TASK ITEM - Tell how many lines below include the word "Google". Only the number should appear.

Dataset entries -
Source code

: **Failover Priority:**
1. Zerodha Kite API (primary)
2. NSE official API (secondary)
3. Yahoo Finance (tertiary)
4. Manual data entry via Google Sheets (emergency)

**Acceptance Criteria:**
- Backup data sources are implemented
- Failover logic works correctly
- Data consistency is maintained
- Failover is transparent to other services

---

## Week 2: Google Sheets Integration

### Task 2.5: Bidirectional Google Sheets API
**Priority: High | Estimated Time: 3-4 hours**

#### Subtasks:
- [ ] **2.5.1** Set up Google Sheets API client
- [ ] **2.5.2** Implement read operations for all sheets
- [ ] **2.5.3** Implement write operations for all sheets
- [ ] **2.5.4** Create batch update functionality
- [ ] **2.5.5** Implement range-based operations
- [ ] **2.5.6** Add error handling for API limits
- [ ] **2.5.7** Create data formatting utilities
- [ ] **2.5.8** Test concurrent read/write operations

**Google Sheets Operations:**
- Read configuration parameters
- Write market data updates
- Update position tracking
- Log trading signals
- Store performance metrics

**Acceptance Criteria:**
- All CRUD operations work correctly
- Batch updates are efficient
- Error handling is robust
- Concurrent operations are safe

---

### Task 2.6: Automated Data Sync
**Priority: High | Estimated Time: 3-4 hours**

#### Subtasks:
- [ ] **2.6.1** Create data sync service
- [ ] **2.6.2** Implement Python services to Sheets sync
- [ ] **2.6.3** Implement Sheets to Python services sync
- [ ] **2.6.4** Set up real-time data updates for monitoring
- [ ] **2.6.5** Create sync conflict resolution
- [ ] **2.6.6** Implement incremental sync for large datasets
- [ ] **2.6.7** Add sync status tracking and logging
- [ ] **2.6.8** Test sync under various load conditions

WRITTEN RESPONSE - 5